Die Mitte der Welt.

1 07 2009

Ort: Quito (ECU)
Zeitunterschied: -7 Std. MEZ
Wetter: wechselhaftes Äquatorialklima

Quito war eine der wichtigsten Städte des Inkareiches und ist wie viele andere Metropolen seiner Zeit von den Zerstörungen alles Heidnischen und den darauf folgenden kolonialen Einflüssen und der Spanier gezeichnet. Daher schlug der Reiseführer auch einen Rundgang durch das koloniale Quito vor, das heute UNESCO Weltkulturerbe ist. So haben sich die Dominikaner, die Franziskaner und Jesuiten dicke Tempel ins Tal vor dem Pinchincha Vulkan bauen lassen und die Kirche La Compañia de Jesus ist wohl heute eine der spektakulärsten Sakralbauten auf dem amerikanischen Kontinent und hat zusammen mit der Kathedrale von Santiago de Chile den nachhaltigsten Eindruck hinterlassen.
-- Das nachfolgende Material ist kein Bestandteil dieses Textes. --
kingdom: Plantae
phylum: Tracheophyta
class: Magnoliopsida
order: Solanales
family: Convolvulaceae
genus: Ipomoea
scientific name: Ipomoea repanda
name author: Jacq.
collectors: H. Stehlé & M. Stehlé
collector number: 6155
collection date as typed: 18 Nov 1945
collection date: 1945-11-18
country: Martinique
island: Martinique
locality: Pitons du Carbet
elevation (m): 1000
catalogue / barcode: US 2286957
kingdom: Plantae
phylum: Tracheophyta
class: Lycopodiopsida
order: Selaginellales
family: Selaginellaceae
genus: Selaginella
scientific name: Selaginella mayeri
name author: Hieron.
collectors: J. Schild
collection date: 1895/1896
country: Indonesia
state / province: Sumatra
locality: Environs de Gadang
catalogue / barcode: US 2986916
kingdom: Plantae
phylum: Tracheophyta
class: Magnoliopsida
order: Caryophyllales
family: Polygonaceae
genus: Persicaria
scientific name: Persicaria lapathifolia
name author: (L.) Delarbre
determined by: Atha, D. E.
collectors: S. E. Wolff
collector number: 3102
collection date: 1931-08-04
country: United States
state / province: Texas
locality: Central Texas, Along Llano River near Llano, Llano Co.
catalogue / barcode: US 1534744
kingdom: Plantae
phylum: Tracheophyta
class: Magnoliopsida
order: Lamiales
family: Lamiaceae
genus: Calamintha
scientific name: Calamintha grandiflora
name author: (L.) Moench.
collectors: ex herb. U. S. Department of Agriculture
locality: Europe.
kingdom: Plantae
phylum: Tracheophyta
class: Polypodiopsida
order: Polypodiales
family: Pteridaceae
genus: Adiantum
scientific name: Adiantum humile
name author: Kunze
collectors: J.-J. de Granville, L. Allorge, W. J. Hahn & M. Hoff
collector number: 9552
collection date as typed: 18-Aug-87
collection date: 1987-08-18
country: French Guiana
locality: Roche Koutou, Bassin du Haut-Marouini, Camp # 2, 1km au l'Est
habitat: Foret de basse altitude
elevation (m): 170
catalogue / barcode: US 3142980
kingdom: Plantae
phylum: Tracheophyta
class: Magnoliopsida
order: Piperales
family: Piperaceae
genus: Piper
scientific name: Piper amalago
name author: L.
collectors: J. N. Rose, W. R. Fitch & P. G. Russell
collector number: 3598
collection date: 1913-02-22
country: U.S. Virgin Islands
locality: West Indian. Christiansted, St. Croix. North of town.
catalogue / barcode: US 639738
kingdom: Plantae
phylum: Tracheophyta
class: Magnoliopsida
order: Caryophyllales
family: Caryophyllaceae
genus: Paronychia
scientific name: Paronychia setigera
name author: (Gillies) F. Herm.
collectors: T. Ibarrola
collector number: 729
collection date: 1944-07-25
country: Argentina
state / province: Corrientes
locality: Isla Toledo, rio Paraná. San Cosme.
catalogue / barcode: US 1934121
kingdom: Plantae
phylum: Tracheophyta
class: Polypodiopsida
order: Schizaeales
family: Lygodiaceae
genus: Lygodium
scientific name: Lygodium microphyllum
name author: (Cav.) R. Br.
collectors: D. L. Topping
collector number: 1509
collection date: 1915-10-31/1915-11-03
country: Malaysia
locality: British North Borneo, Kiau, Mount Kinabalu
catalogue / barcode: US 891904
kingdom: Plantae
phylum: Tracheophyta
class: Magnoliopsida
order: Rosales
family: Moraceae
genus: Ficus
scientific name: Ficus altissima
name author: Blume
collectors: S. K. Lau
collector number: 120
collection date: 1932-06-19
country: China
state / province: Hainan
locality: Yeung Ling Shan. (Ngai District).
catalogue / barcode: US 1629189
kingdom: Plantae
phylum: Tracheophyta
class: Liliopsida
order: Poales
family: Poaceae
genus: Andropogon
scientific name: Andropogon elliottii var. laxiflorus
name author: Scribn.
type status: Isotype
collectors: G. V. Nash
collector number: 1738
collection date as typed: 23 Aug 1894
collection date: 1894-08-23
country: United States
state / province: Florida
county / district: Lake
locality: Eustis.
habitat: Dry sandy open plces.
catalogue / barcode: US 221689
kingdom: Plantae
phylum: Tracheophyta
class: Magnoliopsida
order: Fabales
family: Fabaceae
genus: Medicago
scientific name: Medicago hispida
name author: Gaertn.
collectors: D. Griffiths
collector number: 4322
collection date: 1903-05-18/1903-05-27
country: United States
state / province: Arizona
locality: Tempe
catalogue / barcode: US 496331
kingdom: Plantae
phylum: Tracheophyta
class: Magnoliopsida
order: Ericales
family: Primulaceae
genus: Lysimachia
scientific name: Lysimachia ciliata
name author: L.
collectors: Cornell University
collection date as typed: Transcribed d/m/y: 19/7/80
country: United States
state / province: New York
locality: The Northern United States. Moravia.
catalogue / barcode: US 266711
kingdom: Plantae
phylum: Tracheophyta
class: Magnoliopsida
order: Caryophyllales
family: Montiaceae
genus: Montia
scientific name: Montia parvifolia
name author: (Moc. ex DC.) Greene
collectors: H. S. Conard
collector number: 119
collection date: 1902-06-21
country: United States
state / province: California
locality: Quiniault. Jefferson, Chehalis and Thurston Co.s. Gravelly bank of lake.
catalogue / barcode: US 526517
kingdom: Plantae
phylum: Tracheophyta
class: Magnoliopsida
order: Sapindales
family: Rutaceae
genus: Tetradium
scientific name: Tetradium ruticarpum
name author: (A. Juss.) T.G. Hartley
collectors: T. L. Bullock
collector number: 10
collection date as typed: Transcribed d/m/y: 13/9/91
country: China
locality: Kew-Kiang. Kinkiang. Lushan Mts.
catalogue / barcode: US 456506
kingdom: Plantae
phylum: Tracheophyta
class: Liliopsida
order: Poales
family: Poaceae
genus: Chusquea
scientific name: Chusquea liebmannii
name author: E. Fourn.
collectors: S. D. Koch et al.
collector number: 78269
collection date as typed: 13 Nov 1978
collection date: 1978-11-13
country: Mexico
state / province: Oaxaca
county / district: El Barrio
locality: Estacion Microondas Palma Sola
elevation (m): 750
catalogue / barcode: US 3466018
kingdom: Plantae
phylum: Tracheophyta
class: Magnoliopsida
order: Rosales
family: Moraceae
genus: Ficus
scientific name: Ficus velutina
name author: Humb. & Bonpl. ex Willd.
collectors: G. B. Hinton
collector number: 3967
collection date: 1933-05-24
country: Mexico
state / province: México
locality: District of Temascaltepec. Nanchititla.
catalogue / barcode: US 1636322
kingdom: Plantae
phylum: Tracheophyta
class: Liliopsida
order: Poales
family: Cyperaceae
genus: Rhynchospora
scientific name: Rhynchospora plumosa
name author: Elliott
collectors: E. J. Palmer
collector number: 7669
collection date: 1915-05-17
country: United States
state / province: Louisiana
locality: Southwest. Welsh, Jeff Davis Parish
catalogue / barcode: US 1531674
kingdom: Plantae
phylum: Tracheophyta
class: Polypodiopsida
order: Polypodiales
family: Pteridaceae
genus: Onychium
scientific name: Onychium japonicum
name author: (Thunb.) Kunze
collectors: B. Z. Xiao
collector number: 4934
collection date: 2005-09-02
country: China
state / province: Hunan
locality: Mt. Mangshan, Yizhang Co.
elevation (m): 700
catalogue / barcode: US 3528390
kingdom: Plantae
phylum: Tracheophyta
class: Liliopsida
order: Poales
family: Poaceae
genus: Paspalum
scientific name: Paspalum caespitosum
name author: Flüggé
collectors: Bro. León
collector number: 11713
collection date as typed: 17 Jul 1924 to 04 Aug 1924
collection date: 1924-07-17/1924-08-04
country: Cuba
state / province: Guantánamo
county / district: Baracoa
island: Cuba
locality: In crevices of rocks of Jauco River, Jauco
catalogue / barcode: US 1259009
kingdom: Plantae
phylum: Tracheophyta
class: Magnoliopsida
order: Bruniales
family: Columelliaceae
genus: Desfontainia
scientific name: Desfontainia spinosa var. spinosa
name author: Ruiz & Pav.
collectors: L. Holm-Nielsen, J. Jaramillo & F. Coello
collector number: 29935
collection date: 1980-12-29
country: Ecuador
Nicht ganz aus kolonialen Zeiten aber aus dem Jahr 1962 stammt die Peluqueria Amazonas, wo man(n) sich für 3 US$ rasieren oder frisieren lassen lassen kann. Da die Stromspannung in Ecuador nur 120V beträgt, funzt mein Bartschneidegerät nicht mehr, da der Saft zum aufladen nicht reicht. Und das war unbestritten eine der besten Erfahrungen der letzten Monate. Die krawattetragenden Herren, die allesamt im Eröffnungsjahr angefangen haben müssen, sind in dementsprechend betagtem Alter und bemühen sich mit teils tattriger Hand um eine blessurenfreie Nassrasur. Es wird nicht gesprochen, sondern ganz professionell geschwiegen, nur im Hintergrund laufen klassische spanische Chansons. Stilecht.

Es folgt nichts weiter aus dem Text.